- _Records supplied_
- Opening Delimiter -
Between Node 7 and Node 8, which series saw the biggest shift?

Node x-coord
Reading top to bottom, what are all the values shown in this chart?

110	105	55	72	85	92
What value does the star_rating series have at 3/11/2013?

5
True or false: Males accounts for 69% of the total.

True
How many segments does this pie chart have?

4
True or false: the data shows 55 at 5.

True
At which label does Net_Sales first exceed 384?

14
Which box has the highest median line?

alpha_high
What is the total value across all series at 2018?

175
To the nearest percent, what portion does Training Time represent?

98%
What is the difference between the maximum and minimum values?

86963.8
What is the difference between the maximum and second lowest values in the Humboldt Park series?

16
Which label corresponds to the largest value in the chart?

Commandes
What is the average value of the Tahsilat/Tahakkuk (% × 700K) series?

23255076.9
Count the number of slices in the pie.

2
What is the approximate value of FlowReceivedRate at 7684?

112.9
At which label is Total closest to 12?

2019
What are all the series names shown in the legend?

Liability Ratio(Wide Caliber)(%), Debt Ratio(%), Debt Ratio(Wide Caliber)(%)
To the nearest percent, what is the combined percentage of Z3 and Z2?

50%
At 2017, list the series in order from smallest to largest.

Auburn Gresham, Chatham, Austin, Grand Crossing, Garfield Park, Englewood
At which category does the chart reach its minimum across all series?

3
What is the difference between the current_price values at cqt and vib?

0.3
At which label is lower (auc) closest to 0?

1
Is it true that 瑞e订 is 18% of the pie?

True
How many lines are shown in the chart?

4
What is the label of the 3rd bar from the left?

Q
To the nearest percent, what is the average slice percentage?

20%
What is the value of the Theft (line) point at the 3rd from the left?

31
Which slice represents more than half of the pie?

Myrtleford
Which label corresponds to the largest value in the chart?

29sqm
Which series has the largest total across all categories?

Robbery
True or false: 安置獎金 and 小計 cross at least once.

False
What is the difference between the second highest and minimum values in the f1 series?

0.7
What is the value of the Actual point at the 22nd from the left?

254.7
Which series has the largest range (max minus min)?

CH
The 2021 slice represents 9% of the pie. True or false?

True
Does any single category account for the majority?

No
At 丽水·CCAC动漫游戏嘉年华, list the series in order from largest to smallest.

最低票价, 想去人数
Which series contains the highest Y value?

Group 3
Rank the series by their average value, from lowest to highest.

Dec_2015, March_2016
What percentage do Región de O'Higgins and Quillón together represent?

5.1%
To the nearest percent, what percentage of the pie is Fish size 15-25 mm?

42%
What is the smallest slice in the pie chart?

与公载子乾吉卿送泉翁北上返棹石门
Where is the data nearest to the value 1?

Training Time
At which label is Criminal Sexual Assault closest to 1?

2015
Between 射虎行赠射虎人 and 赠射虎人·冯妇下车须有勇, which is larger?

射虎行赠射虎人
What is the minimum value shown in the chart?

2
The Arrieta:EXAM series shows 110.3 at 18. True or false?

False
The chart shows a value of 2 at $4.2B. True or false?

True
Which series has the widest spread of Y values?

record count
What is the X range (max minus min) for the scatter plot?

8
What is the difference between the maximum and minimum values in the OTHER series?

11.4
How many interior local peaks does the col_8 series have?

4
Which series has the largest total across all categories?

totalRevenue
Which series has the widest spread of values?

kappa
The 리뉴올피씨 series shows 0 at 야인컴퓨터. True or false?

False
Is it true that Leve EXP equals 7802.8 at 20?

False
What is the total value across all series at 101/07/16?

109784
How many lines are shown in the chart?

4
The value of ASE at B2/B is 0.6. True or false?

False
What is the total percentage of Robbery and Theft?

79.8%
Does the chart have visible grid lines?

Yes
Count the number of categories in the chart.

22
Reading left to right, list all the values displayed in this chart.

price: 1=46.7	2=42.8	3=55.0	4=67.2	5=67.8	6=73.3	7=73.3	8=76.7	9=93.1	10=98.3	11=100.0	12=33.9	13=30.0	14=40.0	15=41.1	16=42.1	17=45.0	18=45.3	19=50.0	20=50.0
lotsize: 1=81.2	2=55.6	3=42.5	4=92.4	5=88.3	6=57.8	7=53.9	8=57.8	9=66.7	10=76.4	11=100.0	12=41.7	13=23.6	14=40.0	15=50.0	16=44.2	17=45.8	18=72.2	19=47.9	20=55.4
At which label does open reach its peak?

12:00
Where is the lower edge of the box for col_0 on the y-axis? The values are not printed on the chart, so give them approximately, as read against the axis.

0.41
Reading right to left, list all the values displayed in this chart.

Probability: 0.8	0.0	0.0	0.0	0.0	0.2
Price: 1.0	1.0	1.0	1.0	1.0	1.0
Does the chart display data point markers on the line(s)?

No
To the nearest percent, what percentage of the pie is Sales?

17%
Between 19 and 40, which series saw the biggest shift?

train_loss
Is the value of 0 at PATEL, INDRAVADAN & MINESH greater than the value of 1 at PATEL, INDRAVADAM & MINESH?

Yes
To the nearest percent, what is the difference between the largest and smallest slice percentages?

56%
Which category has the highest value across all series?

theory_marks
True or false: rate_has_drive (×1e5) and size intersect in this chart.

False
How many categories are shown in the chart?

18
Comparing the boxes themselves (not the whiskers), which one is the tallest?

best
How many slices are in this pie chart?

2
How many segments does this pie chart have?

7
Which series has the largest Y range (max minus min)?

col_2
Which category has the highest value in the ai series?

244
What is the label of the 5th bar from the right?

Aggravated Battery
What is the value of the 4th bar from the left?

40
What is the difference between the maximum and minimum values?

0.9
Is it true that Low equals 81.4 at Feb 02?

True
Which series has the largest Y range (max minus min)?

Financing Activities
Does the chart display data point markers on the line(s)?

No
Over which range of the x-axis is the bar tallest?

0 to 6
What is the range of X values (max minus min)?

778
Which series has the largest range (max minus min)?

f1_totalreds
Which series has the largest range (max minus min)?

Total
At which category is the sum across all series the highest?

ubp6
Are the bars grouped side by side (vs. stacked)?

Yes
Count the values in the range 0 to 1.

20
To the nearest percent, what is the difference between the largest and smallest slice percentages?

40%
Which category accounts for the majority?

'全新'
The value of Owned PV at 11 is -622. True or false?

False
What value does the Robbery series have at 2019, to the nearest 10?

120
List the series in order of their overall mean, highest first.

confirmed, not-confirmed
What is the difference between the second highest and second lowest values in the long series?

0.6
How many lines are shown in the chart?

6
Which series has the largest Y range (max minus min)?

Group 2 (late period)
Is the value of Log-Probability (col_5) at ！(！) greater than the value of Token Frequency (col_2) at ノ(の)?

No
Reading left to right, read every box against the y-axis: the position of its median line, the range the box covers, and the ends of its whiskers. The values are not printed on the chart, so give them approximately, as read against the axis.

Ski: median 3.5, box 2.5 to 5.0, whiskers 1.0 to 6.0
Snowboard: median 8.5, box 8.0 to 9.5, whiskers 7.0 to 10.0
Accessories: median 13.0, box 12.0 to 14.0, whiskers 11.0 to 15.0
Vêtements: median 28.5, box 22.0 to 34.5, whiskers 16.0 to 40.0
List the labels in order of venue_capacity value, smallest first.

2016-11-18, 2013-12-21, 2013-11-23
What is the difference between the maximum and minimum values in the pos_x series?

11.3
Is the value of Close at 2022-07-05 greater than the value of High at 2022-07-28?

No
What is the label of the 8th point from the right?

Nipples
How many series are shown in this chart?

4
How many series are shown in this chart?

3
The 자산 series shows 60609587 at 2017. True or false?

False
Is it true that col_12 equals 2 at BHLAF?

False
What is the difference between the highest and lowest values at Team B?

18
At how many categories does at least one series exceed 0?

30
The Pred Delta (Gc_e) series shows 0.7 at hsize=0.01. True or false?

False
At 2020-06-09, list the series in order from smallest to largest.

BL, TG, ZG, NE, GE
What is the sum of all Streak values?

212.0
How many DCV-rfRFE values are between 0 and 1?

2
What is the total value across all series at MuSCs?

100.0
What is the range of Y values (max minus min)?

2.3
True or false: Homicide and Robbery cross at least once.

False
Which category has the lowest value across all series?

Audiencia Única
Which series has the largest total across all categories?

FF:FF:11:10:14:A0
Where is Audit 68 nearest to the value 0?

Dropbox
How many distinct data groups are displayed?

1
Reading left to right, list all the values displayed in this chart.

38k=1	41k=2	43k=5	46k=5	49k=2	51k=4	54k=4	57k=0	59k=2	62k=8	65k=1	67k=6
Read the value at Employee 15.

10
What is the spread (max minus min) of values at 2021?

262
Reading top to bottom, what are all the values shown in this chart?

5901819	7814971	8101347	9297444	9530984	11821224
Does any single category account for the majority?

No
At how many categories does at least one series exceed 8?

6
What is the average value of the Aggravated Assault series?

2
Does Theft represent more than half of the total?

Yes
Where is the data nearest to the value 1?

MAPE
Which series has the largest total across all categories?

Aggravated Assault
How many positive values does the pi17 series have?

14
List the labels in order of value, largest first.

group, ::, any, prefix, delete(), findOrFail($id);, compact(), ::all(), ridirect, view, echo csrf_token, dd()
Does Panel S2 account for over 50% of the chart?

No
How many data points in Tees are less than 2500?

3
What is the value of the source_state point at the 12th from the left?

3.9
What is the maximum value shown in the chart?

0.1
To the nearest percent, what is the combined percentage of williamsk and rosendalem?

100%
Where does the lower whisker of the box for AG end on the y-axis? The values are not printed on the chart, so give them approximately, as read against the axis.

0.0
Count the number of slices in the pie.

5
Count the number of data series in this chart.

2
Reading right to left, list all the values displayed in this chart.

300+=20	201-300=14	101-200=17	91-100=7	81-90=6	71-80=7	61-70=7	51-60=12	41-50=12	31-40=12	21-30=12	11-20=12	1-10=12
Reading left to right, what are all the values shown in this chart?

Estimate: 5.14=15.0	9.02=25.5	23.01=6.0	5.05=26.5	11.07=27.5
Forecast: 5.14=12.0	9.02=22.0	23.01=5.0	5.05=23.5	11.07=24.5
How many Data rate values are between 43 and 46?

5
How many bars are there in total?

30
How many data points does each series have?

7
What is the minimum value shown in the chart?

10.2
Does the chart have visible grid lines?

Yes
- Closing Delimiter -
Reproduce the lines of the listing above verbatim, starting with the line that contains "Liability Ratio(Wide Caliber)(%), Debt" and going on through the line that contains "What is the label of the 3rd", including both of those lines.

Liability Ratio(Wide Caliber)(%), Debt Ratio(%), Debt Ratio(Wide Caliber)(%)
To the nearest percent, what is the combined percentage of Z3 and Z2?

50%
At 2017, list the series in order from smallest to largest.

Auburn Gresham, Chatham, Austin, Grand Crossing, Garfield Park, Englewood
At which category does the chart reach its minimum across all series?

3
What is the difference between the current_price values at cqt and vib?

0.3
At which label is lower (auc) closest to 0?

1
Is it true that 瑞e订 is 18% of the pie?

True
How many lines are shown in the chart?

4
What is the label of the 3rd bar from the left?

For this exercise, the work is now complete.